Tcl "Objects" (versus the pure string implementation) do honour the power,
simplicity and "spirit" of Tcl just as well as your string example...

    
    
       int myCommand (ClientData clientData, Tcl_Interp * interp, int objc, Tcl_Obj * const objv[])
    

The "objects" (I quote this for a reason) are not object-oriented constructs,
but a compound structure (we're talking the internal C implementation here...)
to manage what a Tcl component is. The computing model is (and always has
been) "Everything is a string (eias)", which is to say, there are no ints,
floats, chars, etc in Tcl -- just strings. Non-string values are coerced
correctly at runtime. With an _object_ though, the "native" value for an
entity is stored internally so that it doesn't have to be computed at every
access. So, storage that is "9" will have (int)9 tucked away in the Obj if one
is doing integer work with it. If you switch to float, it will have 9.0...
you'll have fast access to the computed native value as long as you don't
interleave accesses that want a different native type -- such as trying to
retrieve an int, then a float, then an int, then a float... in this case, the
objects "shimmer", in Tcl parlance.

Like a lot of things Tcl (which has a long history), much of peoples
recollections come from a long time ago... in this case, the new object
(versus pure string) representation came into effect in 1999[0] with Tcl 8.0.

In my opinion, the objects are just as easy to use as strings, and bring some
nice performance improvements to the table. Otherwise, Tcl is still as fun to
use today as it's always been, while it's also getting interesting tweaks and
additions as time goes on.

[0]
[http://www.tcl.tk/software/tcltk/8.0.html#What%27s%20New%20i...](http://www.tcl.tk/software/tcltk/8.0.html#What%27s%20New%20in%20Tcl%208.0)

Edit: formatting

------
ploxiln
A year or two ago I ran into the fact that classic TCL still only supports
UCS2 as it internal text representation.
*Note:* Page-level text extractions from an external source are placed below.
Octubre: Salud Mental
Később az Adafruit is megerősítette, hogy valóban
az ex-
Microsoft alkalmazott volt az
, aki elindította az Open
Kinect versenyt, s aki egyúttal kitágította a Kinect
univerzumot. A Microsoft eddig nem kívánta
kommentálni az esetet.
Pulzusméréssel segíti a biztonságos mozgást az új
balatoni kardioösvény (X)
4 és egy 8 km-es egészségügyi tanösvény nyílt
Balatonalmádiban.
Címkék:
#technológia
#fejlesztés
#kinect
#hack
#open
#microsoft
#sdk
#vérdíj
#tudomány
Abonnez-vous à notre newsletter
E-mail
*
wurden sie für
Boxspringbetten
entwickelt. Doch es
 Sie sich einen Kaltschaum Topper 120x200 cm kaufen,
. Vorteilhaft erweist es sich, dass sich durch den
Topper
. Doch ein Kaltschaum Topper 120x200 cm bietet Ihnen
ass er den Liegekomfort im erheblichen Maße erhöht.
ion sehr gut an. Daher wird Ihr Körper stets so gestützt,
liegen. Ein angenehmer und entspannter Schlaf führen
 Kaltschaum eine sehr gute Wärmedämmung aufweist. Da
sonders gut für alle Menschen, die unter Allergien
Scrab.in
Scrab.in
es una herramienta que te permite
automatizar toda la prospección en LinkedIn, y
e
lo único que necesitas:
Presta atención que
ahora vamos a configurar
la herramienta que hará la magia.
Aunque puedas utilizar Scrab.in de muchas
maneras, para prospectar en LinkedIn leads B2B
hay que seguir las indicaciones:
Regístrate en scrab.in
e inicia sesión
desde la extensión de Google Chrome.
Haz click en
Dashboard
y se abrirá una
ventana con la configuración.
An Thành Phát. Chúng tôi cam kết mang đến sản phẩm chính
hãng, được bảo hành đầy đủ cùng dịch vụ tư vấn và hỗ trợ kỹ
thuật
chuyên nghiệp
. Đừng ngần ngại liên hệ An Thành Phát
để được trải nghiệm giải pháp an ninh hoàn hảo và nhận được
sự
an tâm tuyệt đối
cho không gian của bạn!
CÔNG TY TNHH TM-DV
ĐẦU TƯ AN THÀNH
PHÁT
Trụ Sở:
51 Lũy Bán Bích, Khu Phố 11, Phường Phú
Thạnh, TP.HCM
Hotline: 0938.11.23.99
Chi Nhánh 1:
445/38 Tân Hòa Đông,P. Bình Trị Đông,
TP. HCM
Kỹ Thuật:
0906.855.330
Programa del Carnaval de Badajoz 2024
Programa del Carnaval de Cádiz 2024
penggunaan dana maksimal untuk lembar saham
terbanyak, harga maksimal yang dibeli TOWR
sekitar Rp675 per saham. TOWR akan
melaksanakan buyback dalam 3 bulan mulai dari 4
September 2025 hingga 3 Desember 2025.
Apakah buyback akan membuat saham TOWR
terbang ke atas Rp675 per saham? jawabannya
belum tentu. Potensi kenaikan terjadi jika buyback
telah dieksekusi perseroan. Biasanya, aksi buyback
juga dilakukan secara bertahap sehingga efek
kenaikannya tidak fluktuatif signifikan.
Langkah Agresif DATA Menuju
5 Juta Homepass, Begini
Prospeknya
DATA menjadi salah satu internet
In particular, that any unicode
characters outside the basic multi-lingual plane, like many popular emoji, are
not supported.

It can convert to/from utf-8, but any codepoints outside the BMP get mangled
(each byte of the utf-8 considered an independent codepoint) and there's
really no way to detect this happened in TCL. There's really nothing you can
do.

I hoped it didn't, but unfortunately it looks like Jim Tcl has this same
problem:
[http://jim.tcl.tk/index.html/doc/www/www/documentation/utf8/](http://jim.tcl.tk/index.html/doc/www/www/documentation/utf8/)

(Also, Jim Tcl is originally written by antirez!)

------
uggedal
For an example of what you can do with this tiny TCL lib take a look at:
[https://github.com/dimkr/packlim](https://github.com/dimkr/packlim)

------
smrtinsert
People joke that moving from parens to brackets is easier to type, but its
true, I coded faster in tcl than I do in clojure.

------
srean
I will hazard a guess that many HNers know Jim's author through another pretty
piece of software he wrote: Redis. It feels a little odd that Jim is not the
scripting language of Redis.

There has been some talk that Tcl 9.0 will build on top of Jim or on top of
ideas from Jim. I don't know what current status of that is.